If I have a LAN which doesn't have any DMZ hosts, forwarding, etc. (i.e., has nothing visible to the Internet), why is SPI (Stateful Packet Inspection) helpful?

If I set up a router using NAT for the LAN with a non-existant DMZ host (e.g., set up 192.168.1.99 as DMZ host but don't use it as an IP address in my LAN), nothing from the Internet will come into my LAN except as a result of NAT allowing it in on a dynamic basis.

Is there some way an Internet cracker could "hijack" such a temporary connection?

I assume that SPI might incur a cost in throughput (although I haven't tested it), so wouldn't it be better to disable SPI under the circumstances I described above?

NAT prevents uninvited connections from the internet. SPI seeks to prevent an established connection being compromised by inspecting each packet. I believe the overhead for SPI is generally accommodated by higher spec processing. I don't think your dummy DMZ device will make any difference.
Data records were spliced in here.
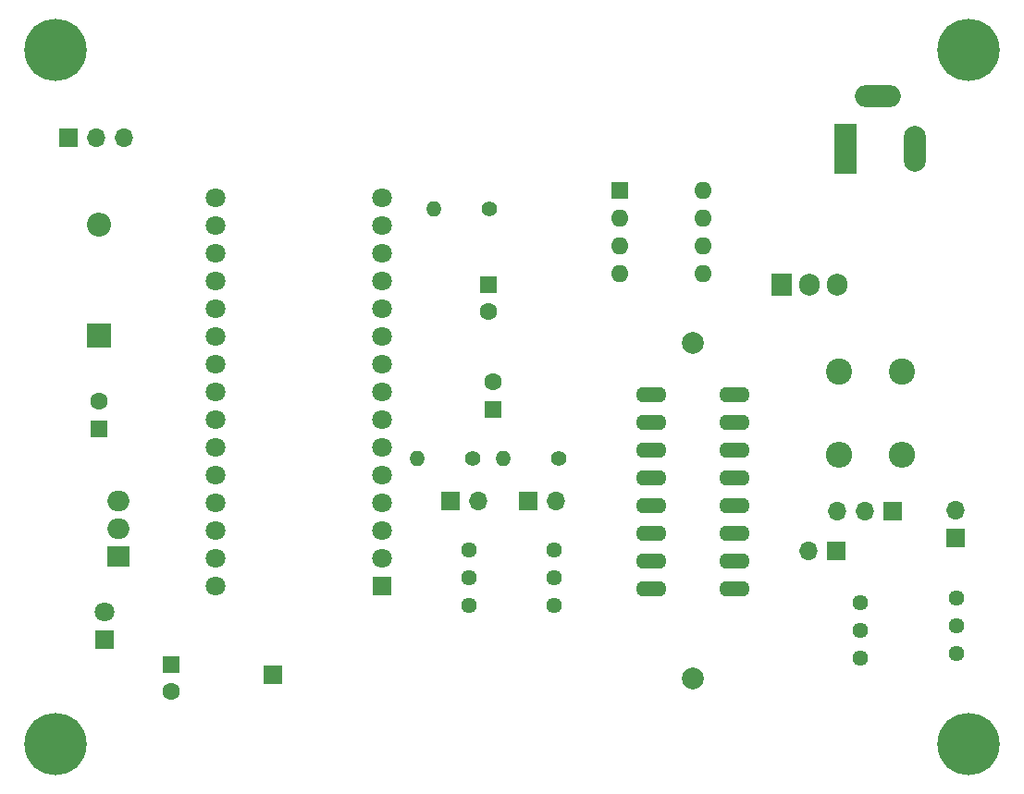
<source format=gbr>
%TF.GenerationSoftware,KiCad,Pcbnew,(6.0.7)*%
%TF.CreationDate,2023-03-15T17:40:26-04:00*%
%TF.ProjectId,NPN Tracer V1,4e504e20-5472-4616-9365-722056312e6b,rev?*%
%TF.SameCoordinates,Original*%
%TF.FileFunction,Soldermask,Bot*%
%TF.FilePolarity,Negative*%
%FSLAX46Y46*%
G04 Gerber Fmt 4.6, Leading zero omitted, Abs format (unit mm)*
G04 Created by KiCad (PCBNEW (6.0.7)) date 2023-03-15 17:40:26*
%MOMM*%
%LPD*%
G01*
G04 APERTURE LIST*
%ADD10C,1.800000*%
%ADD11R,1.800000X1.800000*%
%ADD12R,2.000000X4.600000*%
%ADD13O,2.000000X4.200000*%
%ADD14O,4.200000X2.000000*%
%ADD15R,1.700000X1.700000*%
%ADD16O,1.700000X1.700000*%
%ADD17C,5.700000*%
%ADD18C,3.600000*%
%ADD19R,2.200000X2.200000*%
%ADD20O,2.200000X2.200000*%
%ADD21R,1.600000X1.600000*%
%ADD22C,1.600000*%
%ADD23O,1.600000X1.600000*%
%ADD24R,1.905000X2.000000*%
%ADD25O,1.905000X2.000000*%
%ADD26C,2.400000*%
%ADD27O,2.400000X2.400000*%
%ADD28C,1.400000*%
%ADD29O,1.400000X1.400000*%
%ADD30C,2.000000*%
%ADD31O,2.816000X1.408000*%
%ADD32C,1.440000*%
%ADD33R,2.000000X1.905000*%
%ADD34O,2.000000X1.905000*%
G04 APERTURE END LIST*
D10*
%TO.C,TB1*%
X102083500Y-102694000D03*
X102083500Y-100154000D03*
X102083500Y-97614000D03*
X102083500Y-95074000D03*
X102083500Y-92534000D03*
X102083500Y-89994000D03*
X102083500Y-87454000D03*
X102083500Y-84914000D03*
X102083500Y-82374000D03*
X102083500Y-79834000D03*
X102083500Y-77294000D03*
X102083500Y-74754000D03*
X102083500Y-72214000D03*
X102083500Y-69674000D03*
X102083500Y-67134000D03*
X117323500Y-67134000D03*
X117323500Y-69674000D03*
X117323500Y-72214000D03*
X117323500Y-74754000D03*
X117323500Y-77294000D03*
X117323500Y-79834000D03*
X117323500Y-82374000D03*
X117323500Y-84914000D03*
X117323500Y-87454000D03*
X117323500Y-89994000D03*
X117323500Y-92534000D03*
X117323500Y-95074000D03*
X117323500Y-97614000D03*
X117323500Y-100154000D03*
D11*
X117323500Y-102694000D03*
%TD*%
D12*
%TO.C,J8*%
X159766000Y-62626000D03*
D13*
X166066000Y-62626000D03*
D14*
X162666000Y-57826000D03*
%TD*%
D15*
%TO.C,J5*%
X88597500Y-61595000D03*
D16*
X91137500Y-61595000D03*
X93677500Y-61595000D03*
%TD*%
D17*
%TO.C,H4*%
X171005500Y-117157500D03*
D18*
X171005500Y-117157500D03*
%TD*%
D17*
%TO.C,H3*%
X171005500Y-53594000D03*
D18*
X171005500Y-53594000D03*
%TD*%
D17*
%TO.C,H2*%
X87439500Y-53594000D03*
D18*
X87439500Y-53594000D03*
%TD*%
D17*
%TO.C,H1*%
X87439500Y-117157500D03*
D18*
X87439500Y-117157500D03*
%TD*%
D19*
%TO.C,D1*%
X91440000Y-79756000D03*
D20*
X91440000Y-69596000D03*
%TD*%
D21*
%TO.C,C2*%
X127444500Y-86496651D03*
D22*
X127444500Y-83996651D03*
%TD*%
D21*
%TO.C,U1*%
X139114000Y-66445500D03*
D23*
X139114000Y-68985500D03*
X139114000Y-71525500D03*
X139114000Y-74065500D03*
X146734000Y-74065500D03*
X146734000Y-71525500D03*
X146734000Y-68985500D03*
X146734000Y-66445500D03*
%TD*%
D15*
%TO.C,J2*%
X169799000Y-98303000D03*
D16*
X169799000Y-95763000D03*
%TD*%
D15*
%TO.C,J6*%
X123566000Y-94869000D03*
D16*
X126106000Y-94869000D03*
%TD*%
D21*
%TO.C,C4*%
X98044000Y-109855000D03*
D22*
X98044000Y-112355000D03*
%TD*%
D24*
%TO.C,Q1*%
X153924000Y-75084500D03*
D25*
X156464000Y-75084500D03*
X159004000Y-75084500D03*
%TD*%
D15*
%TO.C,J1*%
X158882000Y-99504500D03*
D16*
X156342000Y-99504500D03*
%TD*%
D26*
%TO.C,R8*%
X159131000Y-83009500D03*
D27*
X159131000Y-90629500D03*
%TD*%
D28*
%TO.C,R4*%
X133490500Y-90995500D03*
D29*
X128410500Y-90995500D03*
%TD*%
D15*
%TO.C,J3*%
X130678000Y-94869000D03*
D16*
X133218000Y-94869000D03*
%TD*%
D11*
%TO.C,D2*%
X91884500Y-107574000D03*
D10*
X91884500Y-105034000D03*
%TD*%
D15*
%TO.C,J7*%
X107315000Y-110807500D03*
%TD*%
D30*
%TO.C,ZX1*%
X145796000Y-80423500D03*
X145796000Y-111163500D03*
D31*
X149606000Y-102933500D03*
X149606000Y-100393500D03*
X149606000Y-97853500D03*
X149606000Y-95313500D03*
X149606000Y-92773500D03*
X149606000Y-90233500D03*
X149606000Y-87693500D03*
X149606000Y-85153500D03*
X141986000Y-85153500D03*
X141986000Y-87693500D03*
X141986000Y-90233500D03*
X141986000Y-92773500D03*
X141986000Y-95313500D03*
X141986000Y-97853500D03*
X141986000Y-100393500D03*
X141986000Y-102933500D03*
%TD*%
D32*
%TO.C,ADC1*%
X125324500Y-104472000D03*
X125324500Y-101932000D03*
X125324500Y-99392000D03*
%TD*%
%TO.C,ADC3*%
X161099500Y-109293500D03*
X161099500Y-106753500D03*
X161099500Y-104213500D03*
%TD*%
D15*
%TO.C,J4*%
X164069000Y-95821500D03*
D16*
X161529000Y-95821500D03*
X158989000Y-95821500D03*
%TD*%
D33*
%TO.C,U2*%
X93182000Y-100012500D03*
D34*
X93182000Y-97472500D03*
X93182000Y-94932500D03*
%TD*%
D32*
%TO.C,ADC2*%
X133071500Y-104482000D03*
X133071500Y-101942000D03*
X133071500Y-99402000D03*
%TD*%
D28*
%TO.C,R3*%
X125616500Y-90995500D03*
D29*
X120536500Y-90995500D03*
%TD*%
D32*
%TO.C,ADC4*%
X169862500Y-108912500D03*
X169862500Y-106372500D03*
X169862500Y-103832500D03*
%TD*%
D21*
%TO.C,C5*%
X91440000Y-88274651D03*
D22*
X91440000Y-85774651D03*
%TD*%
D21*
%TO.C,C1*%
X127102500Y-75071500D03*
D22*
X127102500Y-77571500D03*
%TD*%
D28*
%TO.C,R1*%
X127127000Y-68135500D03*
D29*
X122047000Y-68135500D03*
%TD*%
D26*
%TO.C,R5*%
X164909500Y-83009500D03*
D27*
X164909500Y-90629500D03*
%TD*%
M02*

</source>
For a home user I think NAT is sufficient in most cases, but I would not disable SPI if it exists in the router. As the hackers tools become more sophisitcated so the defences need to match.
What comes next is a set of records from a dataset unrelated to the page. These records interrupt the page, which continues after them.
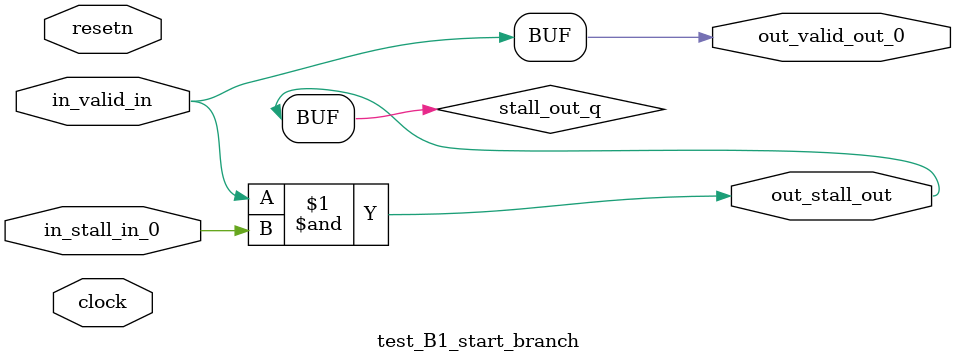
<source format=sv>



(* altera_attribute = "-name AUTO_SHIFT_REGISTER_RECOGNITION OFF; -name MESSAGE_DISABLE 10036; -name MESSAGE_DISABLE 10037; -name MESSAGE_DISABLE 14130; -name MESSAGE_DISABLE 14320; -name MESSAGE_DISABLE 15400; -name MESSAGE_DISABLE 14130; -name MESSAGE_DISABLE 10036; -name MESSAGE_DISABLE 12020; -name MESSAGE_DISABLE 12030; -name MESSAGE_DISABLE 12010; -name MESSAGE_DISABLE 12110; -name MESSAGE_DISABLE 14320; -name MESSAGE_DISABLE 13410; -name MESSAGE_DISABLE 113007; -name MESSAGE_DISABLE 10958" *)
module test_B1_start_branch (
    input wire [0:0] in_stall_in_0,
    input wire [0:0] in_valid_in,
    output wire [0:0] out_stall_out,
    output wire [0:0] out_valid_out_0,
    input wire clock,
    input wire resetn
    );

    wire [0:0] stall_out_q;


    // stall_out(LOGICAL,6)
    assign stall_out_q = in_valid_in & in_stall_in_0;

    // out_stall_out(GPOUT,4)
    assign out_stall_out = stall_out_q;

    // out_valid_out_0(GPOUT,5)
    assign out_valid_out_0 = in_valid_in;

endmodule

</source>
There is some interesting reading here on SPI.
http://rr.sans.org/firewall/anatomy.php

Thanks. :) The article was very helpful and interesting.

The reason I DMZ to a non-existant host is so that the IP address is "stealthed" - so it appears to the Internet that there is no computer at that IP address. (Except for the ports used dynamically by NAT.)

With most NAT routers there is an option so you can stealth the WAN port to not respond to pings.